К началу XIX века монастырь Преображения стоял в запустении. Построенный царем Иваном Александром и женой его Теодорой, он входил в опоясывавшее Тырново кольцо монастырей, ознаменовавших «золотой век» культуры и искусства средневековой Болгарии. В Килифаревской обители в середине XIV века выдающийся философ и писатель Феодосий Тырновский основал знаменитую школу, ставшую средоточием культуры Второго Болгарского царства и всего славянского мира. Одним из воспитанников этой школы (а их было свыше четырехсот!) был последний болгарский патриарх Евтимий, великий патриот, глава тырновской литературной школы, из которой вышли Григорий Цимблак, Киприян, ставший впоследствии митрополитом московским и автором жития своего учителя, многие, многие другие.
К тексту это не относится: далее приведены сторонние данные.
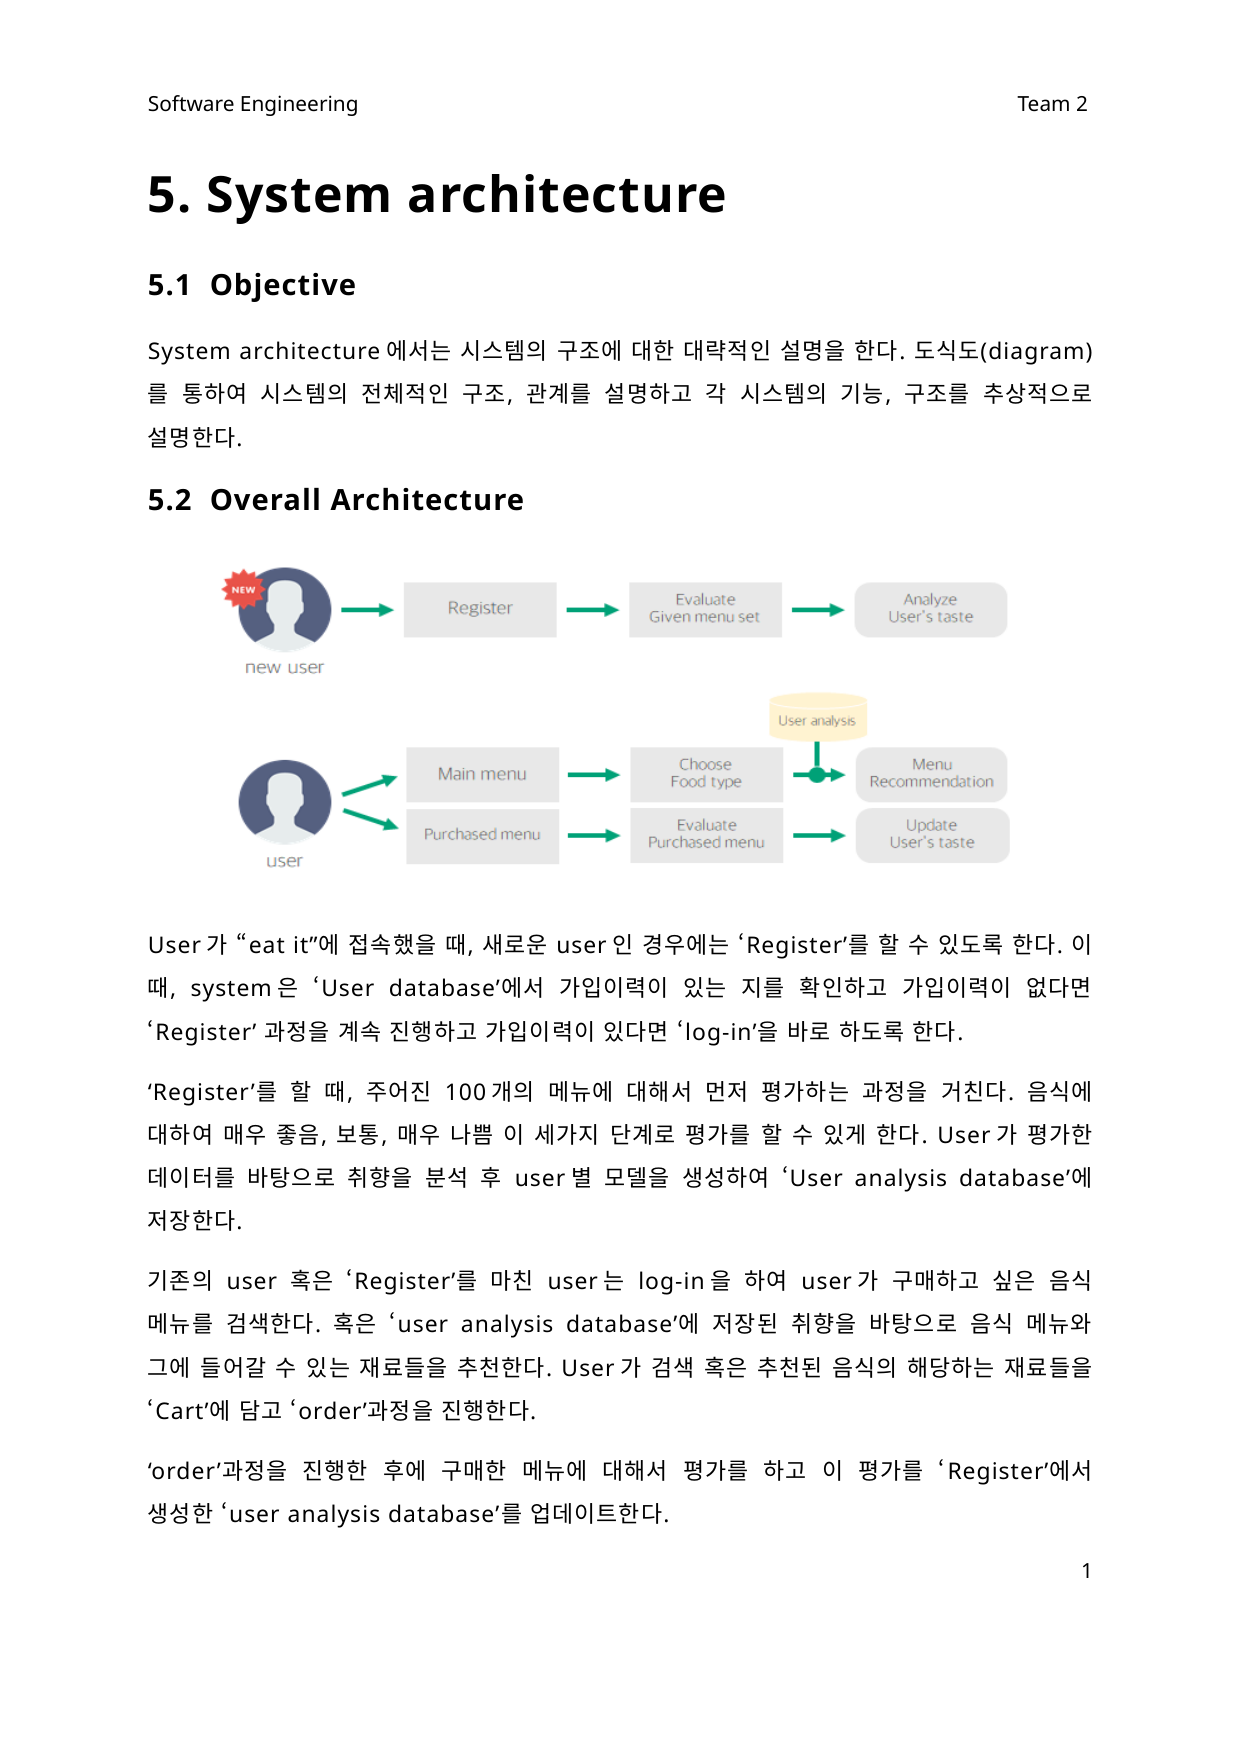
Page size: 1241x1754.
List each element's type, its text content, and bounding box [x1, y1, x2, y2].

text 5.1 Objective [148, 265, 1092, 304]
text 5.2 Overall Architecture [148, 479, 1092, 519]
text User가 “eat it”에 접속했을 때, 새로운 user인 경우에는 ‘Register’를 할 수 있도록 한다. 이 때, system은 ‘User database’에서 가입이력이 있는 지를 확인하고 가입이력이 없다면 ‘Register’ 과정을 계속 진행하고 가입이력이 있다면 ‘log-in’을 바로 하도록 한다. [148, 927, 1092, 1047]
text System architecture에서는 시스템의 구조에 대한 대략적인 설명을 한다. 도식도(diagram)를 통하여 시스템의 전체적인 구조, 관계를 설명하고 각 시스템의 기능, 구조를 추상적으로 설명한다. [148, 333, 1092, 453]
text ‘order’과정을 진행한 후에 구매한 메뉴에 대해서 평가를 하고 이 평가를 ‘Register’에서 생성한 ‘user analysis database’를 업데이트한다. [148, 1453, 1092, 1529]
text 기존의 user 혹은 ‘Register’를 마친 user는 log-in을 하여 user가 구매하고 싶은 음식 메뉴를 검색한다. 혹은 ‘user analysis database’에 저장된 취향을 바탕으로 음식 메뉴와 그에 들어갈 수 있는 재료들을 추천한다. User가 검색 혹은 추천된 음식의 해당하는 재료들을 ‘Cart’에 담고 ‘order’과정을 진행한다. [148, 1263, 1092, 1426]
picture [190, 547, 1050, 902]
text ‘Register’를 할 때, 주어진 100개의 메뉴에 대해서 먼저 평가하는 과정을 거친다. 음식에 대하여 매우 좋음, 보통, 매우 나쁨 이 세가지 단계로 평가를 할 수 있게 한다. User가 평가한 데이터를 바탕으로 취향을 분석 후 user별 모델을 생성하여 ‘User analysis database’에 저장한다. [148, 1073, 1092, 1236]
text 5. System architecture [148, 159, 1092, 228]
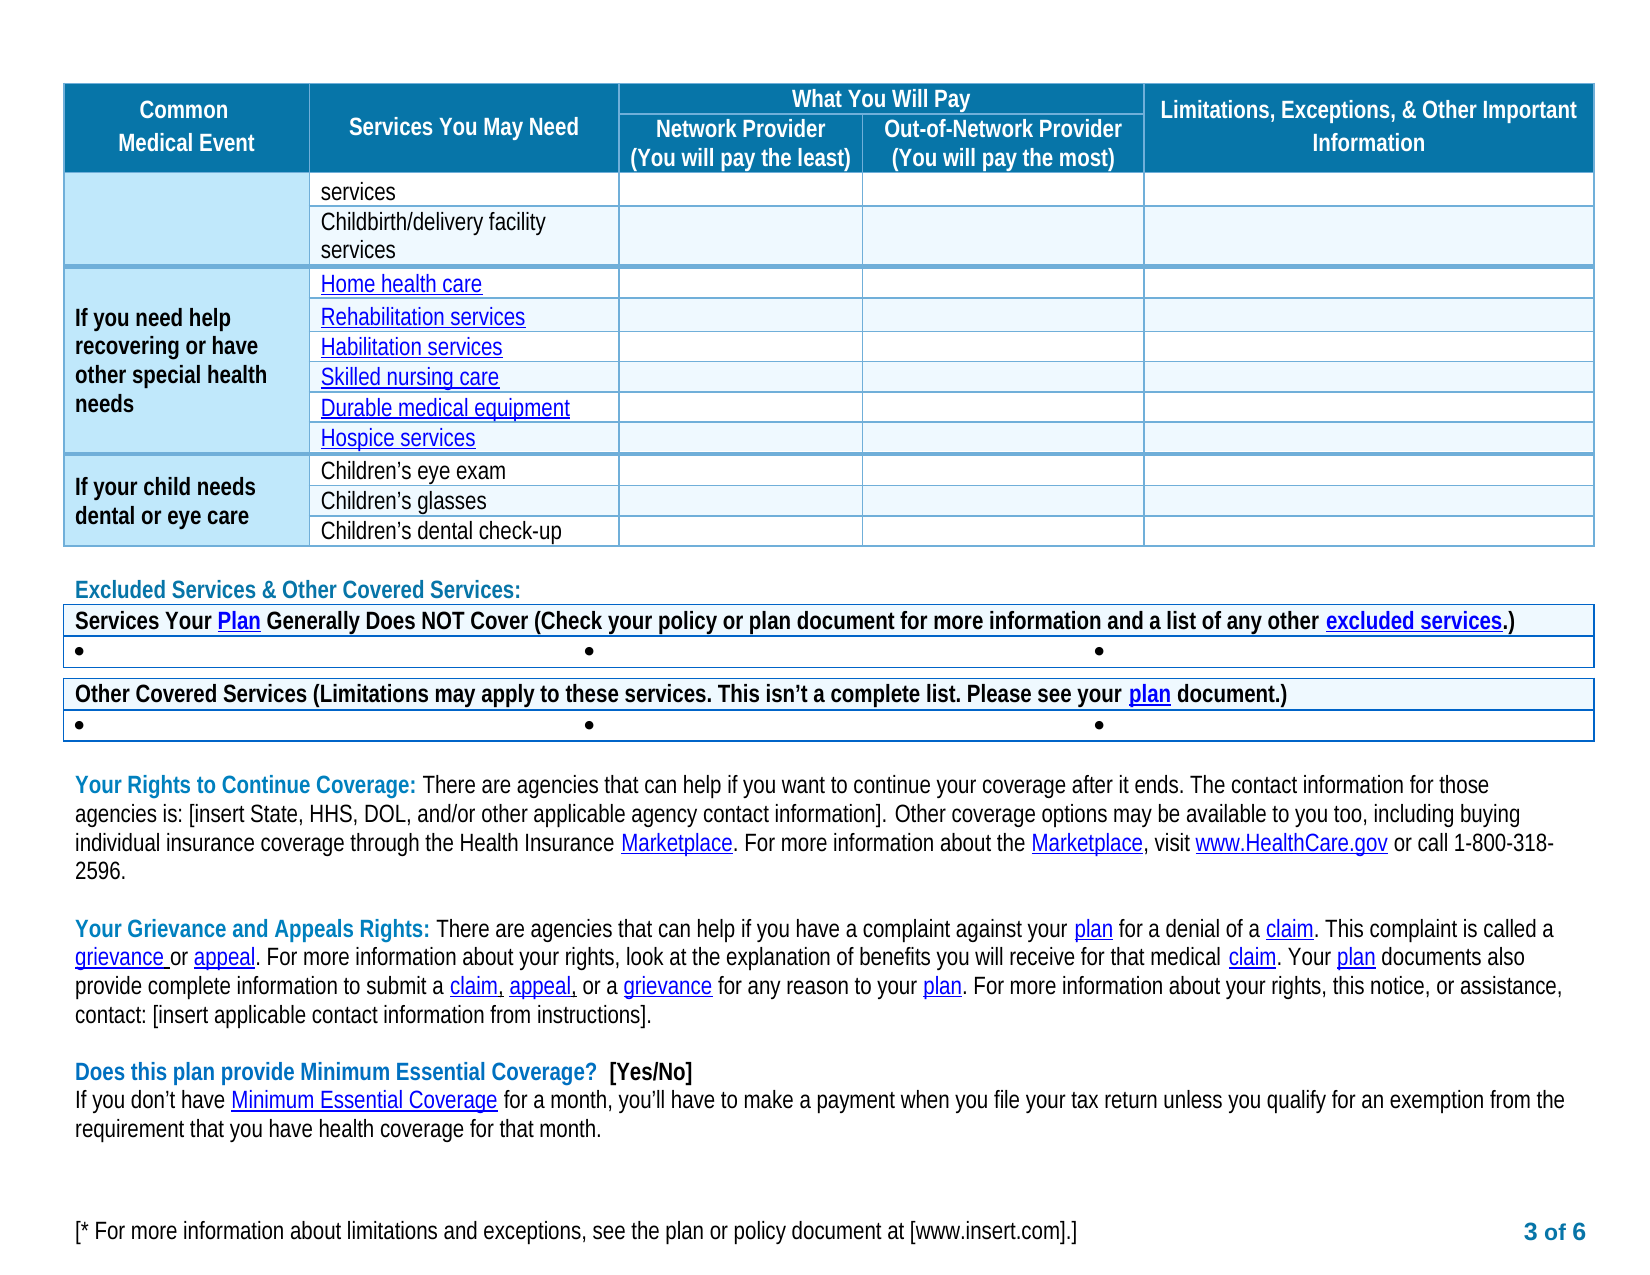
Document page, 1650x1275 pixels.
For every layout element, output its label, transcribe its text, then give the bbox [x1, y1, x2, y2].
Деятельность этой школы протекала в стенах основанного Евтимием Троицкого монастыря, отстоящего всего на несколько сот метров от Преображенского, в том же Дервентском ущелье. Очаги болгарской культуры не затухали и в плаковском монастыре св. Ильи, капиновском св. Николая, лясковском Петра и Павла, св. Пантелеймона, св. Архангелов, Сорока мучеников, Богородицы Одигитрии, наконец, Преображенском; здесь создавались новые и переписывались древние и современные книги — не только для Болгарии, но и Сербии, Валахии, Молдовы, Московии, украшались великолепными миниатюрами и окладами. Традиция эта не прерывалась, и в Преображенском монастыре Захарий мог видеть не только старинные книги, но и список «Истории славяно-болгарской» Паисия Хилендарского, «Неделник» Софрония Врачанского и многие другие.
Не раз янычары и кирджалии сжигали и разрушали Преображенский монастырь. Возрождением своим он обязан рильскому иеромонаху Зотику, ставшему в 1825 году настоятелем почти обезлюдевшей обители. Патриот и страстный поборник национальной независимости, выдающийся просветитель, создавший в 1822 году первое в Тырнове болгарское килийное училище, Зотик с помощью и на средства тырновского абаджийского цеха поднял монастырь из руин. В 1832 году он отправляется в Стамбул за султанским фирманом на восстановление старой часовни; под этим предлогом построили новый монастырский храм. (Только за разрешение освятить его греческий владыка Илларион Критский взыскал с монастыря 2200 золотых.)